▶ _Stored data entries_:

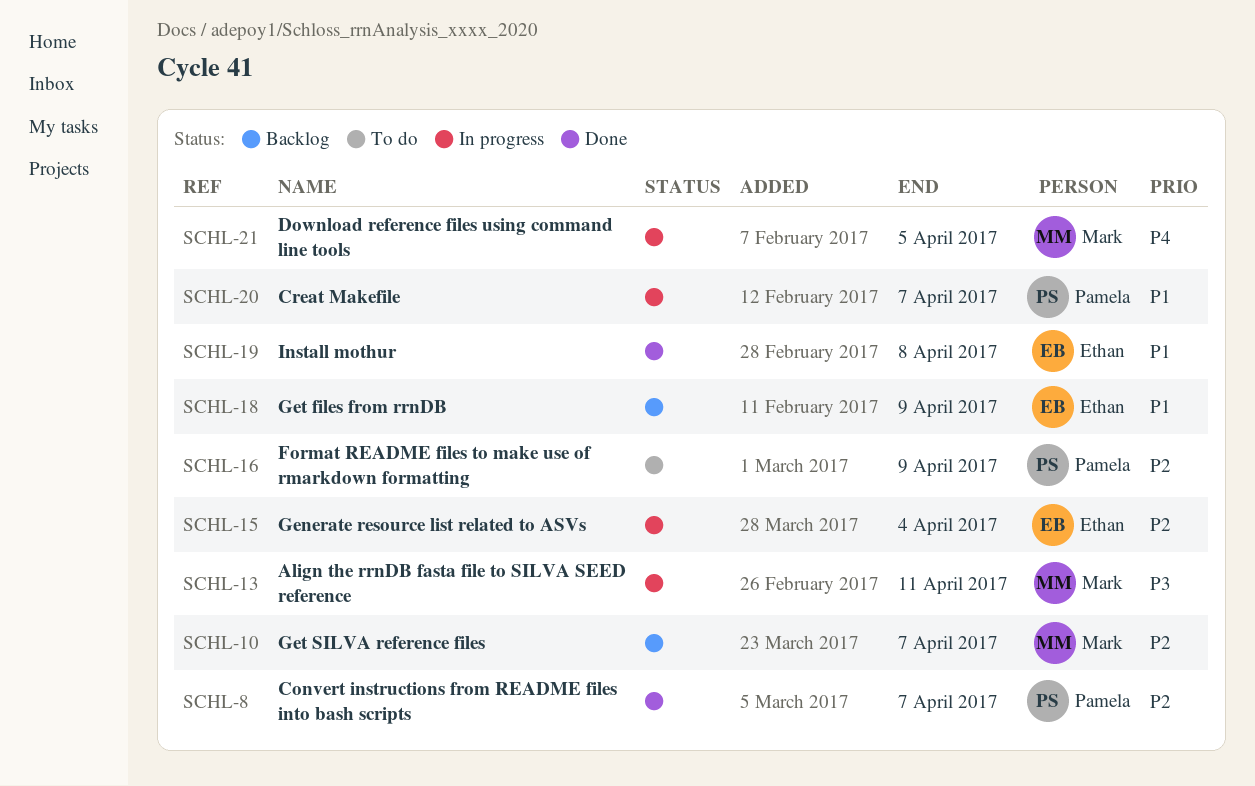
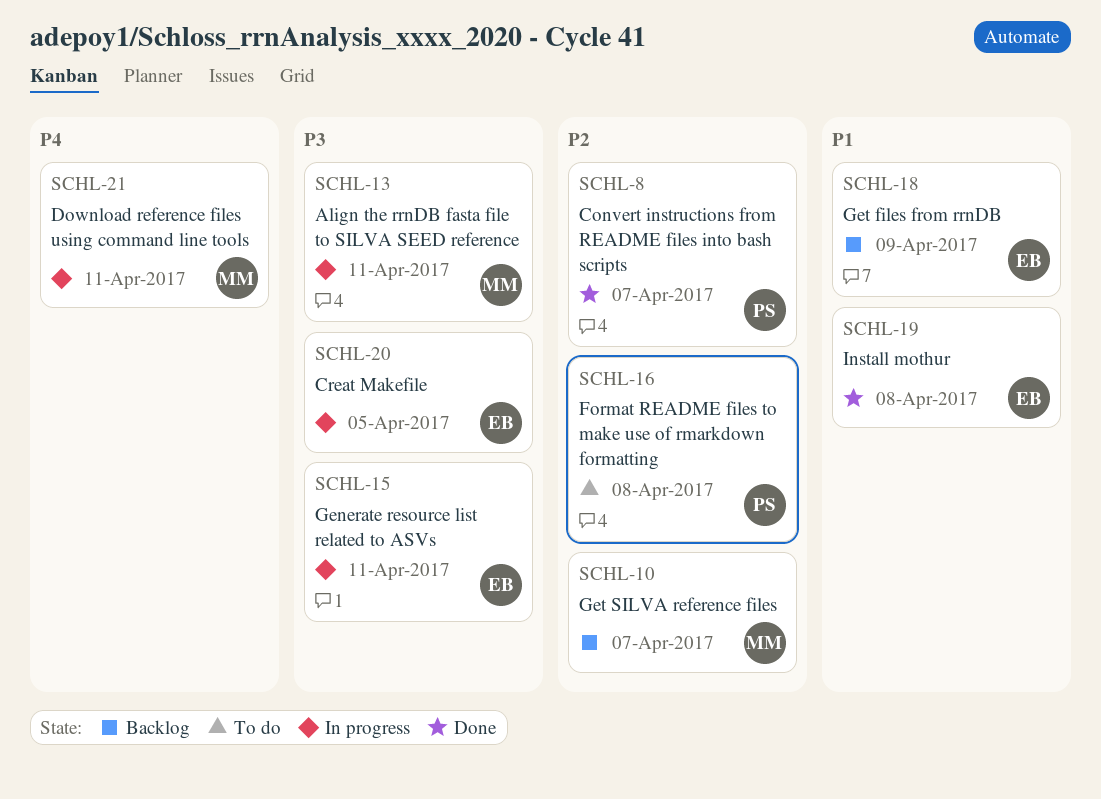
SCHL-15, priority: P2 -> P3
SCHL-15, due: Apr 4 -> Apr 11
SCHL-16, due: Apr 9 -> Apr 8
SCHL-20, owner: Pamela -> Ethan
SCHL-20, priority: P1 -> P3
SCHL-20, due: Apr 7 -> Apr 5
SCHL-21, due: Apr 5 -> Apr 11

▶ _Work task_:
For every line above that includes the string "priority", copy the line.

▶ _Problem solution_:
SCHL-15, priority: P2 -> P3
SCHL-20, priority: P1 -> P3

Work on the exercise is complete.